Other matters. The functions and powers of the above general meeting of shareholders shall not be authorized, and the functions and powers of the above general meeting of shareholders shall not be exercised by the board of directors or other institutions and individuals through authorization. The form shall be exercised by the board of directors or other institutions and individuals.
Article 50 if the board of supervisors or shareholders decide to convene the general meeting of shareholders on their own, they shall notify the board of directors in writing. If the general meeting of shareholders is held at the same time, they shall notify the board of directors in writing and report to Hunan securities regulatory bureau and Shenzhen Stock Exchange for the record. Shenzhen stock exchange for record.
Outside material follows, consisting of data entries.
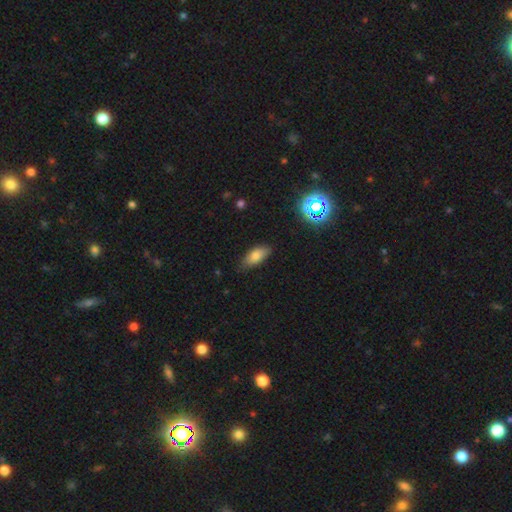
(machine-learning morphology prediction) smooth-or-featured: smooth: 78% | featured or disk: 12% | star or artifact: 10%
  how-rounded: in between: 86% | cigar-shaped: 11% | round: 3%
  merging: none: 78% | minor disturbance: 18% | major disturbance: 3% | merger: 1%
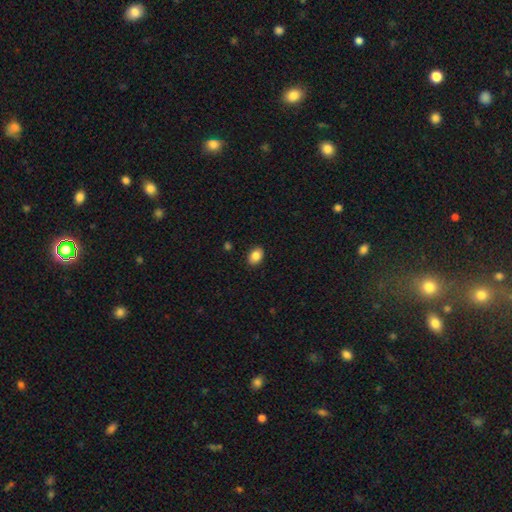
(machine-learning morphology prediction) smooth_or_featured: smooth (p=0.86) [alt: star or artifact p=0.08]
how_rounded: in between (p=0.80) [alt: round p=0.19]
merging: none (p=0.89) [alt: minor disturbance p=0.08]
During the period from the issuance of the notice of the general meeting of shareholders to the end of the general meeting of shareholders and before the announcement of the resolution of the general meeting of shareholders, the shareholding ratio of the convening shareholders shall not be less than 10%. The convening shareholders shall issue 10% of the shares. The convening shareholders shall apply for holding the company’s shares during the lock-in period before issuing the notice of the general meeting of shareholders and the company’s shares during the lock-in period before issuing the notice of the general meeting of shareholders.
Copies. The board of supervisors or convening shareholders shall issue the general meeting of shareholders, and the convening shareholders shall submit relevant supporting materials to Hunan securities regulatory bureau and Shenzhen Stock Exchange when issuing the notice of the general meeting of shareholders and the announcement of the resolution of the general meeting of shareholders, and when announcing the resolution of the East general meeting of Shenzhen Securities Exchange. The stock exchange shall submit relevant supporting materials.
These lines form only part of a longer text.